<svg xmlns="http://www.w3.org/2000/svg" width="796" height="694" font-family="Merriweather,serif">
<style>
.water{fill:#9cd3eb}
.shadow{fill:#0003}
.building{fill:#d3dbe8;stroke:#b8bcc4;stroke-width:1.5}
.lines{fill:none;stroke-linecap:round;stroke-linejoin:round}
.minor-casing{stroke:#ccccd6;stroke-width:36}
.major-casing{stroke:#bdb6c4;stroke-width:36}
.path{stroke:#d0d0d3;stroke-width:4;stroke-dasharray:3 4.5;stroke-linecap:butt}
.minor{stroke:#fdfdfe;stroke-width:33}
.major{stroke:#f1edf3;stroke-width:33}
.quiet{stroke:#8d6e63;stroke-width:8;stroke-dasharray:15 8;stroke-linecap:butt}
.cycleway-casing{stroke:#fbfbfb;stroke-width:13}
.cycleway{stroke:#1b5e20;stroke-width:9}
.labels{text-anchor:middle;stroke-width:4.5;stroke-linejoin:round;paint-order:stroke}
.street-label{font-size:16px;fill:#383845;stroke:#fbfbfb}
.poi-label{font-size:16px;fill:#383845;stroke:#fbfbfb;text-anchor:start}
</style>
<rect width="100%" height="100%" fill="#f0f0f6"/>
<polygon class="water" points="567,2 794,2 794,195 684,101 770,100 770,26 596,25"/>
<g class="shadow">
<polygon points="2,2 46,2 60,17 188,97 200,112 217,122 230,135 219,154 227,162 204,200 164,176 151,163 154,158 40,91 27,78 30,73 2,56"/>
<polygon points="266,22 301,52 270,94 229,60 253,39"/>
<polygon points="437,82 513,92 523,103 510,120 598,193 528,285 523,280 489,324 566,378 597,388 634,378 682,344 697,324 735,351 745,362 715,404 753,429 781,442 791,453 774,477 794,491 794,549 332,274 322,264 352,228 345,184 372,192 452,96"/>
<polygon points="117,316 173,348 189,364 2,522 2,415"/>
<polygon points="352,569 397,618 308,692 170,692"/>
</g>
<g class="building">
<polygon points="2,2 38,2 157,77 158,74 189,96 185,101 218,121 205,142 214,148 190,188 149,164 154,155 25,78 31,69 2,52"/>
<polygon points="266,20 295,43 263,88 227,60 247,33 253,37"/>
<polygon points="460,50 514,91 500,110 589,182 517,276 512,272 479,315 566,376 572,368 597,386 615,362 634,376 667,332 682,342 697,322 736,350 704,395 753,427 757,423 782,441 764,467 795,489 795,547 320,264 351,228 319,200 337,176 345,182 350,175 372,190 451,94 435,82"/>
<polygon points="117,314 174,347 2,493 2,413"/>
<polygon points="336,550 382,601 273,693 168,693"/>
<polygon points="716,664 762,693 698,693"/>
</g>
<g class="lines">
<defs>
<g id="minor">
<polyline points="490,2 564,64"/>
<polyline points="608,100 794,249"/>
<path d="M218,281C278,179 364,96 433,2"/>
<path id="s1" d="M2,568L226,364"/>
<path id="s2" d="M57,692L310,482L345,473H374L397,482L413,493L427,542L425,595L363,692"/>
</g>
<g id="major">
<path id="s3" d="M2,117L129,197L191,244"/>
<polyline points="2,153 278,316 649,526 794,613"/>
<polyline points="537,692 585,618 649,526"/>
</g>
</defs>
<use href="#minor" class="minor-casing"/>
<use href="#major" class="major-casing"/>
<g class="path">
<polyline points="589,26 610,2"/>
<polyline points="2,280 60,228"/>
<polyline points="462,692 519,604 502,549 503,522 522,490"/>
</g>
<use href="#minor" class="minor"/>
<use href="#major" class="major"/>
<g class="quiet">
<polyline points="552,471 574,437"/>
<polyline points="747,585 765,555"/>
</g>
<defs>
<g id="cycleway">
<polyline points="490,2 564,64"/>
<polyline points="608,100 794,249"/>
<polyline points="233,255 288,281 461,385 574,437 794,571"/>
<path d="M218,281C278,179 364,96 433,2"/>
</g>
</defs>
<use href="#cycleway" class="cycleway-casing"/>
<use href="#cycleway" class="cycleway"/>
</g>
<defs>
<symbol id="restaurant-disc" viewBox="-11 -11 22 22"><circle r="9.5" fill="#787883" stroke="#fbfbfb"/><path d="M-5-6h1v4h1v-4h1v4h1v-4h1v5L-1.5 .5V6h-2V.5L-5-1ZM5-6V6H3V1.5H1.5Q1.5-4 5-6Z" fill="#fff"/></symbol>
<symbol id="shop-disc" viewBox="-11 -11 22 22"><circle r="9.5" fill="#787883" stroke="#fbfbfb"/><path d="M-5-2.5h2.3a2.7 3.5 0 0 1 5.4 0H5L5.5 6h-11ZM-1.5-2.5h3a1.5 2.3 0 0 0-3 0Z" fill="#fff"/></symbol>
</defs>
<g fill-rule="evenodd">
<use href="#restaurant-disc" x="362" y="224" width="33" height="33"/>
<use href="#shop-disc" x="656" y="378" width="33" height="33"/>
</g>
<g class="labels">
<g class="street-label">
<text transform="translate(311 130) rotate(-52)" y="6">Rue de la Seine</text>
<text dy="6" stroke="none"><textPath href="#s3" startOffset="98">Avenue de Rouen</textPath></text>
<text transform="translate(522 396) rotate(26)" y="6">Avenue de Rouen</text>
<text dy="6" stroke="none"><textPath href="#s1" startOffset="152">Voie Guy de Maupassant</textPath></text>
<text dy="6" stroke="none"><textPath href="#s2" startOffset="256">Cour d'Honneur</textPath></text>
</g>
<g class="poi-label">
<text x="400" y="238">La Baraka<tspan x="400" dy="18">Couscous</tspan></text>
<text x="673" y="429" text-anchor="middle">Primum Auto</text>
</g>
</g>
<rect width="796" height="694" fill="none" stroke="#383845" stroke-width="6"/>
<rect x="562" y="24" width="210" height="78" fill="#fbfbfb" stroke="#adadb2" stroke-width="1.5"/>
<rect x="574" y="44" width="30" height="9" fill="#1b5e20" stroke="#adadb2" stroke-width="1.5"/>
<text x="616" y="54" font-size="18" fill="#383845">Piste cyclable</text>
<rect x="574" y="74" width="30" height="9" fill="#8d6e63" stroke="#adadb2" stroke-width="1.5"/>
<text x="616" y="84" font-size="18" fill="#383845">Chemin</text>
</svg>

━━━━━━━━━━

▸ **ASSIGNMENT**
Print all of the entries exactly as they are written.

▸ **THE COMPLETED TASK**
<svg xmlns="http://www.w3.org/2000/svg" width="796" height="694" font-family="Merriweather,serif">
<style>
.water{fill:#9cd3eb}
.shadow{fill:#0003}
.building{fill:#d3dbe8;stroke:#b8bcc4;stroke-width:1.5}
.lines{fill:none;stroke-linecap:round;stroke-linejoin:round}
.minor-casing{stroke:#ccccd6;stroke-width:36}
.major-casing{stroke:#bdb6c4;stroke-width:36}
.path{stroke:#d0d0d3;stroke-width:4;stroke-dasharray:3 4.5;stroke-linecap:butt}
.minor{stroke:#fdfdfe;stroke-width:33}
.major{stroke:#f1edf3;stroke-width:33}
.quiet{stroke:#8d6e63;stroke-width:8;stroke-dasharray:15 8;stroke-linecap:butt}
.cycleway-casing{stroke:#fbfbfb;stroke-width:13}
.cycleway{stroke:#1b5e20;stroke-width:9}
.labels{text-anchor:middle;stroke-width:4.5;stroke-linejoin:round;paint-order:stroke}
.street-label{font-size:16px;fill:#383845;stroke:#fbfbfb}
.poi-label{font-size:16px;fill:#383845;stroke:#fbfbfb;text-anchor:start}
</style>
<rect width="100%" height="100%" fill="#f0f0f6"/>
<polygon class="water" points="567,2 794,2 794,195 684,101 770,100 770,26 596,25"/>
<g class="shadow">
<polygon points="2,2 46,2 60,17 188,97 200,112 217,122 230,135 219,154 227,162 204,200 164,176 151,163 154,158 40,91 27,78 30,73 2,56"/>
<polygon points="266,22 301,52 270,94 229,60 253,39"/>
<polygon points="437,82 513,92 523,103 510,120 598,193 528,285 523,280 489,324 566,378 597,388 634,378 682,344 697,324 735,351 745,362 715,404 753,429 781,442 791,453 774,477 794,491 794,549 332,274 322,264 352,228 345,184 372,192 452,96"/>
<polygon points="117,316 173,348 189,364 2,522 2,415"/>
<polygon points="352,569 397,618 308,692 170,692"/>
</g>
<g class="building">
<polygon points="2,2 38,2 157,77 158,74 189,96 185,101 218,121 205,142 214,148 190,188 149,164 154,155 25,78 31,69 2,52"/>
<polygon points="266,20 295,43 263,88 227,60 247,33 253,37"/>
<polygon points="460,50 514,91 500,110 589,182 517,276 512,272 479,315 566,376 572,368 597,386 615,362 634,376 667,332 682,342 697,322 736,350 704,395 753,427 757,423 782,441 764,467 795,489 795,547 320,264 351,228 319,200 337,176 345,182 350,175 372,190 451,94 435,82"/>
<polygon points="117,314 174,347 2,493 2,413"/>
<polygon points="336,550 382,601 273,693 168,693"/>
<polygon points="716,664 762,693 698,693"/>
</g>
<g class="lines">
<defs>
<g id="minor">
<polyline points="490,2 564,64"/>
<polyline points="608,100 794,249"/>
<path d="M218,281C278,179 364,96 433,2"/>
<path id="s1" d="M2,568L226,364"/>
<path id="s2" d="M57,692L310,482L345,473H374L397,482L413,493L427,542L425,595L363,692"/>
</g>
<g id="major">
<path id="s3" d="M2,117L129,197L191,244"/>
<polyline points="2,153 278,316 649,526 794,613"/>
<polyline points="537,692 585,618 649,526"/>
</g>
</defs>
<use href="#minor" class="minor-casing"/>
<use href="#major" class="major-casing"/>
<g class="path">
<polyline points="589,26 610,2"/>
<polyline points="2,280 60,228"/>
<polyline points="462,692 519,604 502,549 503,522 522,490"/>
</g>
<use href="#minor" class="minor"/>
<use href="#major" class="major"/>
<g class="quiet">
<polyline points="552,471 574,437"/>
<polyline points="747,585 765,555"/>
</g>
<defs>
<g id="cycleway">
<polyline points="490,2 564,64"/>
<polyline points="608,100 794,249"/>
<polyline points="233,255 288,281 461,385 574,437 794,571"/>
<path d="M218,281C278,179 364,96 433,2"/>
</g>
</defs>
<use href="#cycleway" class="cycleway-casing"/>
<use href="#cycleway" class="cycleway"/>
</g>
<defs>
<symbol id="restaurant-disc" viewBox="-11 -11 22 22"><circle r="9.5" fill="#787883" stroke="#fbfbfb"/><path d="M-5-6h1v4h1v-4h1v4h1v-4h1v5L-1.5 .5V6h-2V.5L-5-1ZM5-6V6H3V1.5H1.5Q1.5-4 5-6Z" fill="#fff"/></symbol>
<symbol id="shop-disc" viewBox="-11 -11 22 22"><circle r="9.5" fill="#787883" stroke="#fbfbfb"/><path d="M-5-2.5h2.3a2.7 3.5 0 0 1 5.4 0H5L5.5 6h-11ZM-1.5-2.5h3a1.5 2.3 0 0 0-3 0Z" fill="#fff"/></symbol>
</defs>
<g fill-rule="evenodd">
<use href="#restaurant-disc" x="362" y="224" width="33" height="33"/>
<use href="#shop-disc" x="656" y="378" width="33" height="33"/>
</g>
<g class="labels">
<g class="street-label">
<text transform="translate(311 130) rotate(-52)" y="6">Rue de la Seine</text>
<text dy="6" stroke="none"><textPath href="#s3" startOffset="98">Avenue de Rouen</textPath></text>
<text transform="translate(522 396) rotate(26)" y="6">Avenue de Rouen</text>
<text dy="6" stroke="none"><textPath href="#s1" startOffset="152">Voie Guy de Maupassant</textPath></text>
<text dy="6" stroke="none"><textPath href="#s2" startOffset="256">Cour d'Honneur</textPath></text>
</g>
<g class="poi-label">
<text x="400" y="238">La Baraka<tspan x="400" dy="18">Couscous</tspan></text>
<text x="673" y="429" text-anchor="middle">Primum Auto</text>
</g>
</g>
<rect width="796" height="694" fill="none" stroke="#383845" stroke-width="6"/>
<rect x="562" y="24" width="210" height="78" fill="#fbfbfb" stroke="#adadb2" stroke-width="1.5"/>
<rect x="574" y="44" width="30" height="9" fill="#1b5e20" stroke="#adadb2" stroke-width="1.5"/>
<text x="616" y="54" font-size="18" fill="#383845">Piste cyclable</text>
<rect x="574" y="74" width="30" height="9" fill="#8d6e63" stroke="#adadb2" stroke-width="1.5"/>
<text x="616" y="84" font-size="18" fill="#383845">Chemin</text>
</svg>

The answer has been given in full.